Data-Oriented Design (DOD) & C-Distillation Strategy

Status: Deferred (For post-PoC performance optimization)

Context

During the PoC phase, the physical assets (WorldEnv, BodyAsset) utilize std::map<std::string, ...> and object-oriented tree structures. This prioritizes debuggability and human-readable identifiers (e.g., querying "STAGE_1" directly). However, in high-frequency RK4 integrations (1000Hz+), STL maps and nested vectors cause Cache Misses and severe overhead, particularly in Debug builds with iterator bounds checking.

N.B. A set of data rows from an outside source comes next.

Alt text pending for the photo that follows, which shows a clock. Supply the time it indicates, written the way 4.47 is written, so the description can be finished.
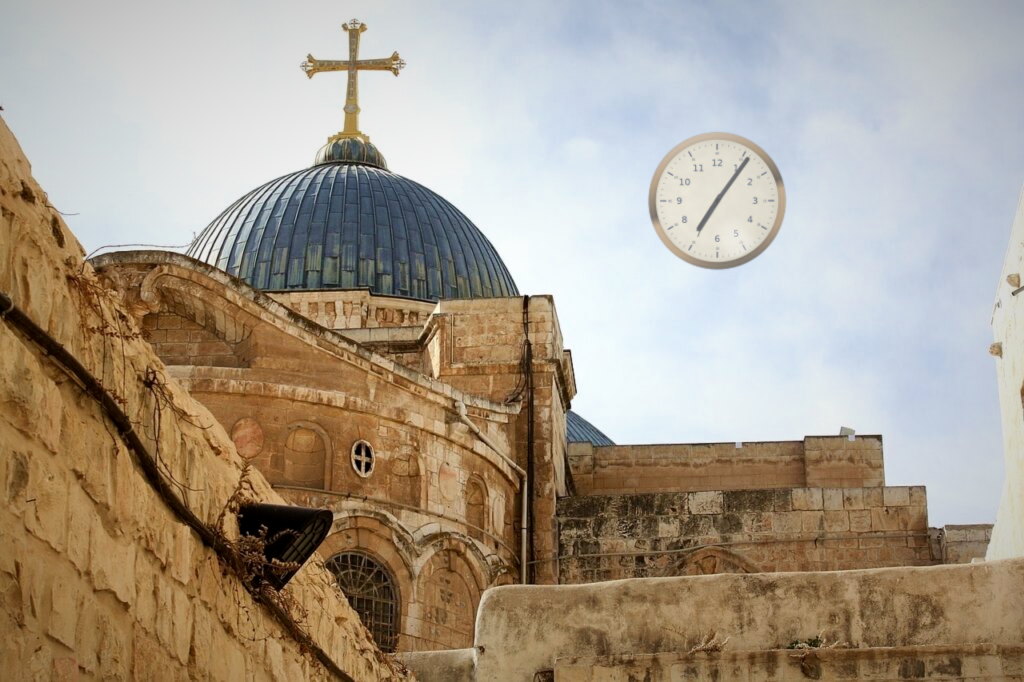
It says 7.06
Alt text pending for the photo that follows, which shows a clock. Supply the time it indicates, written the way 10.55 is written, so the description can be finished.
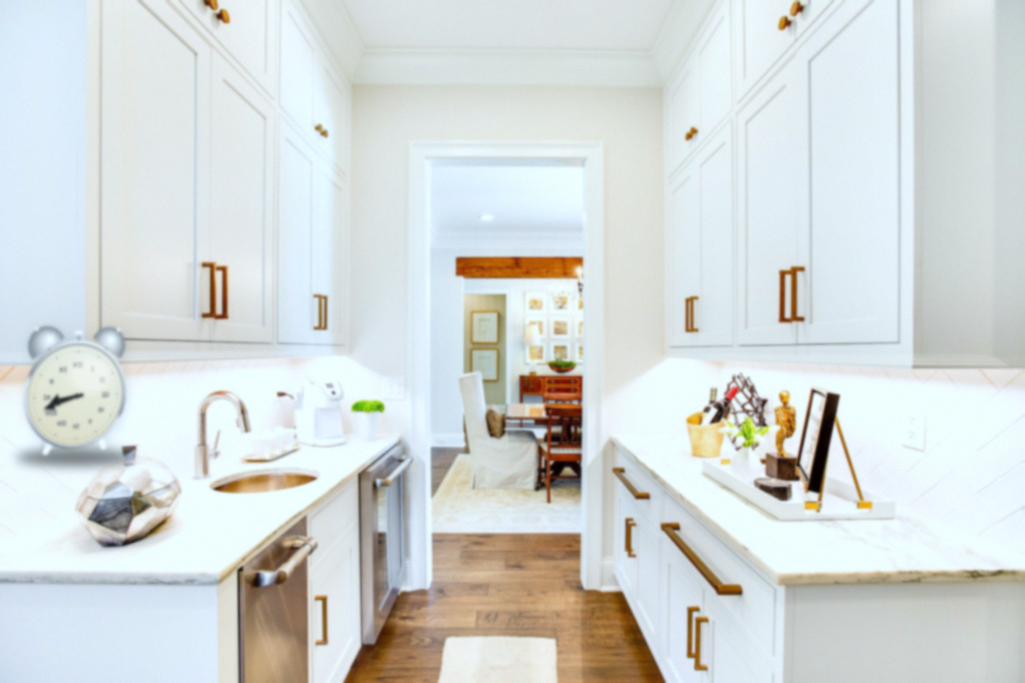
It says 8.42
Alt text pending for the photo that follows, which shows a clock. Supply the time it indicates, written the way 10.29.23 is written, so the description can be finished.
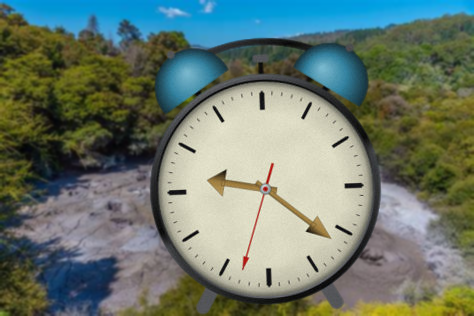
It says 9.21.33
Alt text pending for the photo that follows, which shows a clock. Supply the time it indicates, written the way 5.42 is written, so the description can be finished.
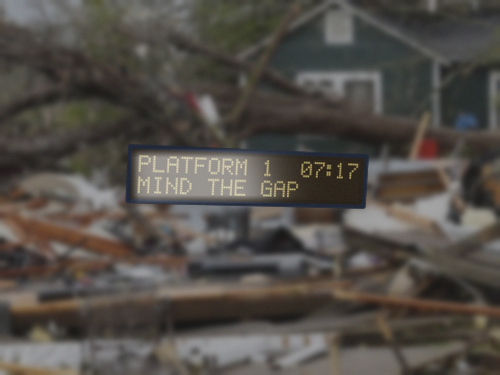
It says 7.17
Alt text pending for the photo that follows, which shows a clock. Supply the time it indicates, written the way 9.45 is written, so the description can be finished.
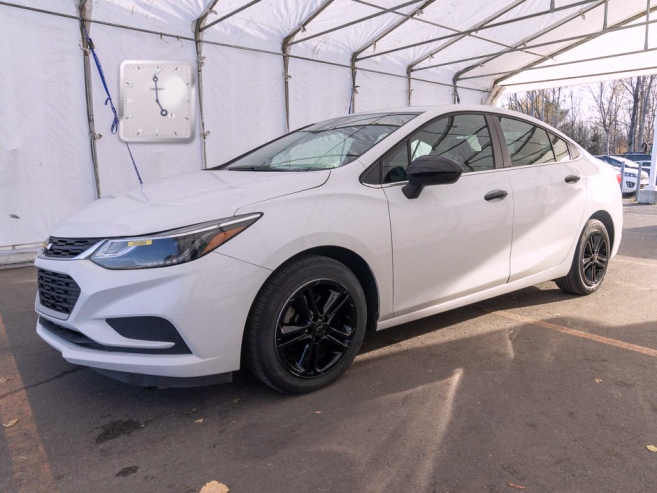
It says 4.59
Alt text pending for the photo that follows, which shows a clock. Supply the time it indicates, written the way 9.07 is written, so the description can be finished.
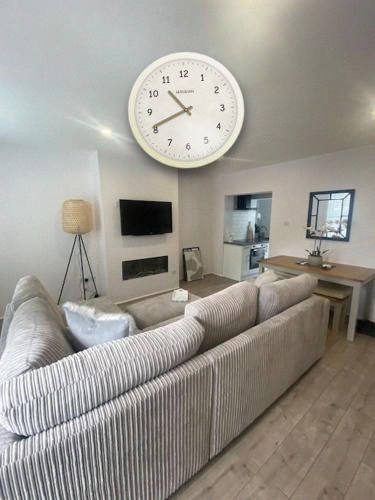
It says 10.41
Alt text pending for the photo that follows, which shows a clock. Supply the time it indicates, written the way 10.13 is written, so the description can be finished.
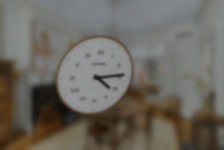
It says 4.14
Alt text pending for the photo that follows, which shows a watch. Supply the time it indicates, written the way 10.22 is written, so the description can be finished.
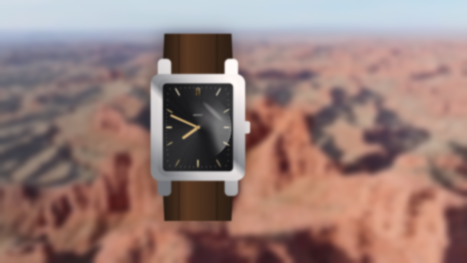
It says 7.49
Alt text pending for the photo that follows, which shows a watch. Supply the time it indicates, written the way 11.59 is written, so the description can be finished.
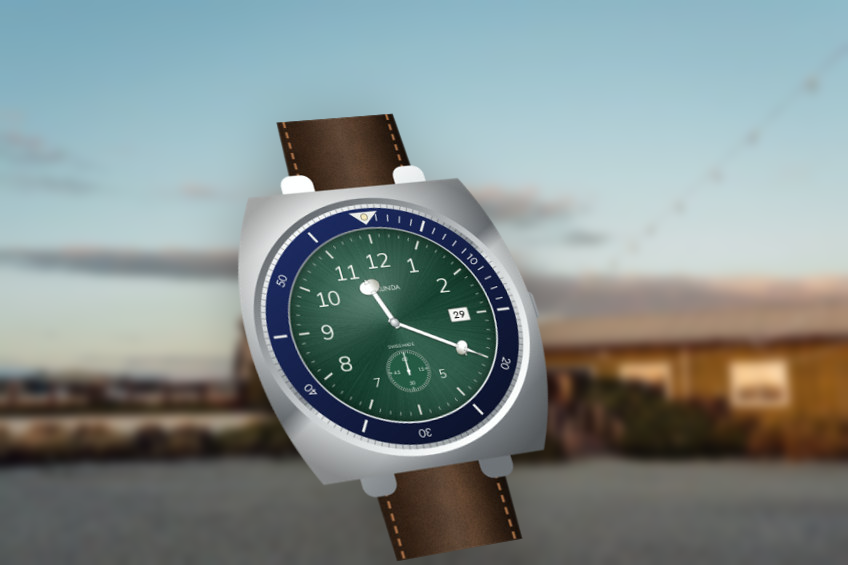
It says 11.20
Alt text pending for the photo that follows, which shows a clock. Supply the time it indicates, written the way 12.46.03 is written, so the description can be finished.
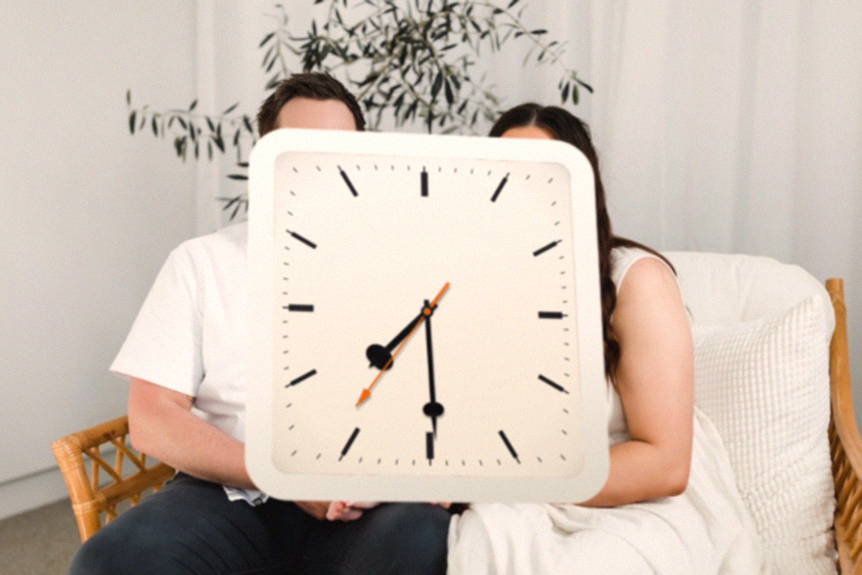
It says 7.29.36
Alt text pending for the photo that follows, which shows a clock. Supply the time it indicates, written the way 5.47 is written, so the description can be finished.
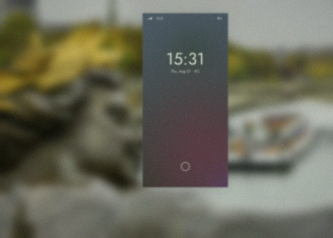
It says 15.31
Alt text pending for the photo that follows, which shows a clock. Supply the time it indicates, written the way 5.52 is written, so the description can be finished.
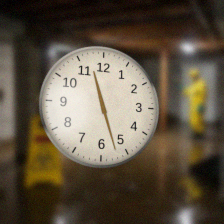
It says 11.27
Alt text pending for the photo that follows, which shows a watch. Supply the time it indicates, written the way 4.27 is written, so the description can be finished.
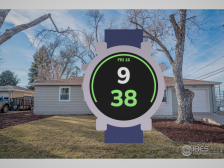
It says 9.38
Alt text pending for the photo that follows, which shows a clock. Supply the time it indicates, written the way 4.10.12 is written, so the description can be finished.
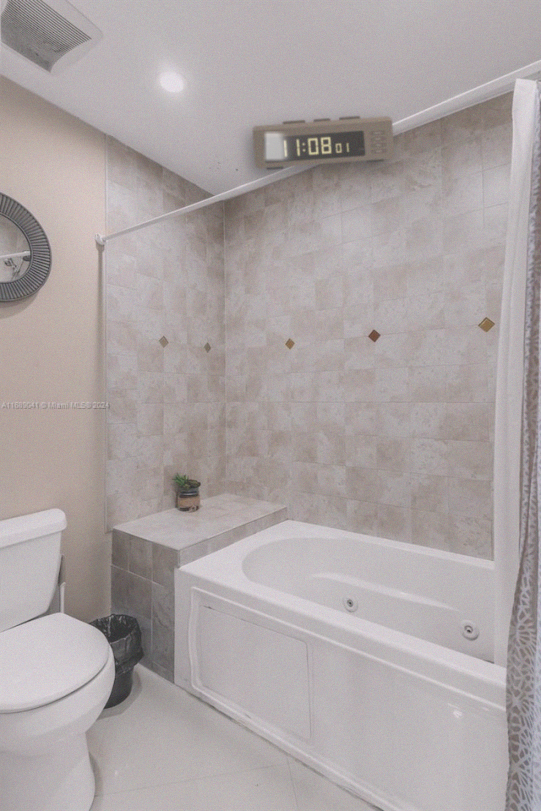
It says 11.08.01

The RuntimeTables Architecture

When migrating to the final embedded system or high-performance simulation core (C-Distillation), the architecture must shift to Data-Oriented Design (DOD).

Core Principles

1. Zero Strings at Runtime: All semantic addressing (e.g., "icu_stage_1", "COMPOSITE_FLIGHT_STACK") is stripped out by an Assembler during the initialization phase.
2. Flattened Arrays:

   // C-Distilled structure example
   struct RuntimeTables {
       // Flat array of all engines across all bodies
       EngineData* engines;       // size: total_num_engines
       // Flat array of all rigid bodies
       BodyMassData* bodies;      // size: total_num_bodies
       // Mapping: Which engines belong to which body?
       uint16_t* body_engine_start_idx;
       uint16_t* body_engine_count;
   };

3. O(1) Execution: The Thrust and Aero pipelines loop through contiguous memory blocks. There are no pointer jumps (std::shared_ptr) or hash map lookups.

The Role of Assembler

The Assembler acts as a compiler. It reads the user-friendly YAMLs (with strings and hierarchies) and "compiles" them into the flat RuntimeTables memory block before the simulation loop begins. This guarantees immutability and memory localization.